Thursday, February 21, 2013

War Basically

I think I may be fated never to see a Sophia Loren movie I wholly like. She's very beautiful and a good actress, but so far all her movies I've seen have only been, at best, superficially entertaining. Or, they're simply quite bad, like 1960's La Ciociara (called Two Women in English). This unfocused tale is a distractingly glossed attempt at a hard look at life for common citizens in Italy during World War II. The lack of realism in the film is particularly striking in that it was directed by Vittorio De Sica, director of the great Neorealist film Bicycle Thieves.

Comparing the two films illustrates a lot of what's wrong with La Ciociara. Both films are related to the difficulty ordinary citizens faced in Italy thanks to World War II, both begin in Rome. Bicycle Thieves stars a man who was not an actor, De Sica cast Lamberto Maggiorani in the lead role for his rough, ordinary features. Sophia Loren, meanwhile, isn't just beautiful, she has the hair, makeup and wardrobe of a movie star.

Bicycle Thieves deals with a small scale story, one man's desperate search for his bicycle, without which he can't continue to work. La Ciociara is about a woman and her daughter fleeing from the regular bombings in Rome to an idyllic Italian countryside, where they're warmly greeted by the picture of a traditional large Italian family.

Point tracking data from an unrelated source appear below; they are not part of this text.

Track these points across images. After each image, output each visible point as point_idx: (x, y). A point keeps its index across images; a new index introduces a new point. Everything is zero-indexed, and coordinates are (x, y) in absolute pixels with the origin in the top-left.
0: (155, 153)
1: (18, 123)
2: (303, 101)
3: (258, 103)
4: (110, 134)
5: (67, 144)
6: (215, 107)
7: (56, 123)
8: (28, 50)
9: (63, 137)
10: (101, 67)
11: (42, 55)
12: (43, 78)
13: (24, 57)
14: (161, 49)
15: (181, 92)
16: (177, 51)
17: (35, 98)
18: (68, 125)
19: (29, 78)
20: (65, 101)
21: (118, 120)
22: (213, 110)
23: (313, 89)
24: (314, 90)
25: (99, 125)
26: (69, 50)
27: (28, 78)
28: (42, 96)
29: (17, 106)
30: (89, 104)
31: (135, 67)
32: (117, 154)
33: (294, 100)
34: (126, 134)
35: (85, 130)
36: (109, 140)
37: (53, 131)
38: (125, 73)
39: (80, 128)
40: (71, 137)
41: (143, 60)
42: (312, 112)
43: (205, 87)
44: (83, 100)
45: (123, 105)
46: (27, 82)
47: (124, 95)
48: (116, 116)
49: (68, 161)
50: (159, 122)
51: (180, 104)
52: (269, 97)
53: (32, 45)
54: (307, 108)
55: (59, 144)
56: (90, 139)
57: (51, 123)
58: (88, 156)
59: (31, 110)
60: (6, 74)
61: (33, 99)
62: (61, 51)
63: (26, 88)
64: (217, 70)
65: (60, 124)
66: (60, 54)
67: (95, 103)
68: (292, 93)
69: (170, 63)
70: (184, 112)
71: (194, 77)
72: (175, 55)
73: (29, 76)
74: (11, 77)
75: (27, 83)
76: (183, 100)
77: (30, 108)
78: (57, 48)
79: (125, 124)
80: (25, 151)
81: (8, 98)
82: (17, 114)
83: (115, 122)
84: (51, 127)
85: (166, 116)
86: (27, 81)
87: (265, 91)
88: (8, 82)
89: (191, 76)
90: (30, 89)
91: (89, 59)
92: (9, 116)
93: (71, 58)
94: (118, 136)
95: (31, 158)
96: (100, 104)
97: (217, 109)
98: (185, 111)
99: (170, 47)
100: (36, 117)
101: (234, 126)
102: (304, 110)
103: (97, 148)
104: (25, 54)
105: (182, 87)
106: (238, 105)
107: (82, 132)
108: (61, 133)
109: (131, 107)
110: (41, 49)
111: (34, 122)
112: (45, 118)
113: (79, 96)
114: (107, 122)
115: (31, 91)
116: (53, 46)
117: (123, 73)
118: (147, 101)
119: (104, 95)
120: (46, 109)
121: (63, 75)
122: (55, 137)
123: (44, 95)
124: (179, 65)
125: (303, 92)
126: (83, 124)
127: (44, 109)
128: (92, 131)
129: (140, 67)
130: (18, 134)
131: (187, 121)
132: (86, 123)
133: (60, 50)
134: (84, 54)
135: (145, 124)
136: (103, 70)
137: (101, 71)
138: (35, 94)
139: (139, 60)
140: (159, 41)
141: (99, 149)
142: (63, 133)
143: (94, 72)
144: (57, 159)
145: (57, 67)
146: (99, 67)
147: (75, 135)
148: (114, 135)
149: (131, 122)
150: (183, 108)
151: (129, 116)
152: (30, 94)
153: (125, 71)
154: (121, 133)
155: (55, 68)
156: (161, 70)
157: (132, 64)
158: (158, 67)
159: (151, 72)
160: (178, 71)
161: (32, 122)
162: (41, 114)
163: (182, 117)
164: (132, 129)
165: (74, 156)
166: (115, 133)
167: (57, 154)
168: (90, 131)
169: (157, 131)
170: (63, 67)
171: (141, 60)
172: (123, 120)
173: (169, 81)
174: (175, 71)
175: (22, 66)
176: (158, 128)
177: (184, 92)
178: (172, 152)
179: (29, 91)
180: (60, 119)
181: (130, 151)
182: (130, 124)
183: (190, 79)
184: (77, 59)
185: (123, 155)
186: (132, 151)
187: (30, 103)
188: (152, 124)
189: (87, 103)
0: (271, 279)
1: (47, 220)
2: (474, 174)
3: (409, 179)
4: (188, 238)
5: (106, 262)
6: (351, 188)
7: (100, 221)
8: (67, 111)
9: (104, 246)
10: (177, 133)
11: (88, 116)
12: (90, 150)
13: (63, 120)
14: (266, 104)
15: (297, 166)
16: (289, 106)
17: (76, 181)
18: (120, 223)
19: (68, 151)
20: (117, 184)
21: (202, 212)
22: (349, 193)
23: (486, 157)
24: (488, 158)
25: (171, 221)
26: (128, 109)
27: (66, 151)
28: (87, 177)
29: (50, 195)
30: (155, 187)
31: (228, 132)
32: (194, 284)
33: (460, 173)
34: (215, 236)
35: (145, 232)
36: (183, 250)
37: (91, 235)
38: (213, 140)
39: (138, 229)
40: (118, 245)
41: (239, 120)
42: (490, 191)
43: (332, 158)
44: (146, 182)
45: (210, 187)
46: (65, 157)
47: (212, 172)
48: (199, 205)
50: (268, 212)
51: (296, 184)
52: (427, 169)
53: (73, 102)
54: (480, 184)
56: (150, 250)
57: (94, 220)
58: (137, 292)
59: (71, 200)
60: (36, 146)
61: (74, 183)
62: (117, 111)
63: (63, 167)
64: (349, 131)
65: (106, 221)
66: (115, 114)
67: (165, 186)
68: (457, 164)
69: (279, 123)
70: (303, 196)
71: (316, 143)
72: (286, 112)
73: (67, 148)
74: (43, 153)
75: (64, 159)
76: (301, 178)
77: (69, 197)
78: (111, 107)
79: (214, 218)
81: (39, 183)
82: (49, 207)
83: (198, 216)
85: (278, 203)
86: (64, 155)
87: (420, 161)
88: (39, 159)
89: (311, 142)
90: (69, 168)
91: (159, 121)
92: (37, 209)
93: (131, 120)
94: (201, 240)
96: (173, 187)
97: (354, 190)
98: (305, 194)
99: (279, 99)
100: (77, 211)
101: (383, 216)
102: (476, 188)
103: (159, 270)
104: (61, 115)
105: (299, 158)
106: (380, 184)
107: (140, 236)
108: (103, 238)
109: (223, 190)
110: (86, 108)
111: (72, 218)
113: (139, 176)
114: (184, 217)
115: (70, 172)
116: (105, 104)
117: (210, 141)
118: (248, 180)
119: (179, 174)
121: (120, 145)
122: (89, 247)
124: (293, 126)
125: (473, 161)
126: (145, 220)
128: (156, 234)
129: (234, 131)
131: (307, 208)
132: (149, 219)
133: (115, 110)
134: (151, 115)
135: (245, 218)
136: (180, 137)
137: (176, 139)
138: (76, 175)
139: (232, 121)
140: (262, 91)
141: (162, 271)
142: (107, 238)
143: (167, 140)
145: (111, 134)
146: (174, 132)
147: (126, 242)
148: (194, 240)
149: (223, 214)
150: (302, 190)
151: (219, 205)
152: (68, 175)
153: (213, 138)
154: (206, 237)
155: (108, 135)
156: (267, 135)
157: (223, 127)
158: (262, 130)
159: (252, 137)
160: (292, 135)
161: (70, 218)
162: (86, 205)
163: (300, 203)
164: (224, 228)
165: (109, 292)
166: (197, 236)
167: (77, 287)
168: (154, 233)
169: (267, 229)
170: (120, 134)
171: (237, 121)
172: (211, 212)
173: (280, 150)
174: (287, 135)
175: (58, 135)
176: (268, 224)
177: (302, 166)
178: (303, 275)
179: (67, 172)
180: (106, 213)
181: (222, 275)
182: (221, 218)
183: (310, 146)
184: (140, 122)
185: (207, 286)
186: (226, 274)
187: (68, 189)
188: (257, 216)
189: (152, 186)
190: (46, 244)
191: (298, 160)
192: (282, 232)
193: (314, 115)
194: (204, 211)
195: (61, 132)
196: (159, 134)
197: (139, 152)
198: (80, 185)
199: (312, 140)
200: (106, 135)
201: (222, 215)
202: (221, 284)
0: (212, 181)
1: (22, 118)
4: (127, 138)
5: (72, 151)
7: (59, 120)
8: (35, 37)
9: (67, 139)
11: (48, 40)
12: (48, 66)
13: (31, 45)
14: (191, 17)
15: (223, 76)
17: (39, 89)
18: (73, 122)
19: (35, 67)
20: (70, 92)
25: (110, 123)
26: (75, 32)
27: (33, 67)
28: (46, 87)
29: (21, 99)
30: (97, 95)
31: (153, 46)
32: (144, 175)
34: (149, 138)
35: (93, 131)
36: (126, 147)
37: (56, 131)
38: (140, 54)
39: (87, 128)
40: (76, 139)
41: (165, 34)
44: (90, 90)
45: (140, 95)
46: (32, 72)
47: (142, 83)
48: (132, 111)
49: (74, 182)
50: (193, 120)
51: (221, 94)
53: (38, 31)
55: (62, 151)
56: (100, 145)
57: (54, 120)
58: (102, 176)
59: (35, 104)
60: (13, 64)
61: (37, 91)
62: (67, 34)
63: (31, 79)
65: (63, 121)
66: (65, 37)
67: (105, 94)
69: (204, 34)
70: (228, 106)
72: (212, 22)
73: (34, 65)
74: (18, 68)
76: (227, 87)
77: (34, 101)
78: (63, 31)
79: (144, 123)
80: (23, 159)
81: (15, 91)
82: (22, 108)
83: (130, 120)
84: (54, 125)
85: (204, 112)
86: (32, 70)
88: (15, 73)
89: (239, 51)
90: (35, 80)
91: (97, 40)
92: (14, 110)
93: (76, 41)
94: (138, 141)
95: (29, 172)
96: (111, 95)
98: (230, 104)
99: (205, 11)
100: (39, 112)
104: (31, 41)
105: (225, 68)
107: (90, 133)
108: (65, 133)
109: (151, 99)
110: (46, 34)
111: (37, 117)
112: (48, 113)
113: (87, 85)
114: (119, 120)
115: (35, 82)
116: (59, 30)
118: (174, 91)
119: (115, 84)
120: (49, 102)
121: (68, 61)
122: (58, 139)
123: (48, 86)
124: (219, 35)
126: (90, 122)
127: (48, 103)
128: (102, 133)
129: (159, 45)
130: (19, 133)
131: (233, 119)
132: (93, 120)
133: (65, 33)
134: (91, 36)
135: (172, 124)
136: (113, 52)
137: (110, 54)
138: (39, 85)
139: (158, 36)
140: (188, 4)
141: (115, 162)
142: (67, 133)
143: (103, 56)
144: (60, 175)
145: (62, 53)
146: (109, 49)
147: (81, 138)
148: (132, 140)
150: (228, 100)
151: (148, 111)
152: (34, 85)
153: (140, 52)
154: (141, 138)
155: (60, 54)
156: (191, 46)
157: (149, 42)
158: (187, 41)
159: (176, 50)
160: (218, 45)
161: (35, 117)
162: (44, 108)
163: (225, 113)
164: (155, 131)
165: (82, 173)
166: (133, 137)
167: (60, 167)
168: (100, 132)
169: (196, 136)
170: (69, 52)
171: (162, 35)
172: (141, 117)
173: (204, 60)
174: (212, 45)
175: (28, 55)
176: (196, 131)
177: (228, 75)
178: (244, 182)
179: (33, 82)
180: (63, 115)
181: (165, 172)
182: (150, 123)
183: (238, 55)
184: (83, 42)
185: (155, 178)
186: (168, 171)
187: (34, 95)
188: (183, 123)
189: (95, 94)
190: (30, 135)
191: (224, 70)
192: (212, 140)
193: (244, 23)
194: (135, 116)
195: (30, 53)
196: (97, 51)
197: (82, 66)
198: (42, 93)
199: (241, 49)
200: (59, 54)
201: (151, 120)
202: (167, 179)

Among whom is Jean-Paul Belmondo, looking rather diminished behind glasses and another unfortunate comparison is set up, as his clichéd awkward flirtations with Loren contrast with the insightful and exciting dialogue in Goddard's Breathless.

I'm not saying a war movie has to be realistic to tell a good and insightful story. But realism is what De Sica was good at, and when he tries to tackle issues like war and rape, his treatment feels frustratingly trite when it's so conservatively constructed.

Most of the film feels like a mild road comedy, with Loren as a tough talking dame always sought by the men around her leading her shy and serious young daughter about, who works at times as something like a comedic foil. The character herself is always fairly two dimensional, existing just to blush and scream when Belmondo accidentally sees her bathing or to ask her mother questions.

The broad characterisations of these two become really problematical when they're gang raped by Moroccan soldiers around fifteen minutes before the end of the film. It's sort of like seeing an episode of I Love Lucy where Lucy and Little Ricky are gang raped, except in I Love Lucy one might expect to spend more time with the characters afterwards to see the psychological impact. Here, the straight laced young girl, who was always shy of boys, deals with the experience by immediately running off with a boy, coming off as a hazy conception a religious Catholic male writer might have of the effect of sexual assault on the mind of a girl. None of this is helped by the fact that Eleonora Brown, who was twelve at the time, delivers a flat, essentially typical child actor performance.

Hair, clothing, and makeup on the actresses after they've been assaulted looks more like they've participated in a fight scene on Star Trek. One could say that this is a product of the time. Japanese cinema seemed able to portray rape without burdening it with awkwardness in films like Rashomon and Life Of Oharu, but western cinema seemed to have trouble approaching the subject without a great deal of awkwardness. I think the oldest western film I can think of that approaches the subject with any kind of intelligence is 1948's Johnny Belinda, but for the most part the 1950s saw few films in the west that even directly mention the subject, which may explain why it's handled so clumsily in La Ciociara.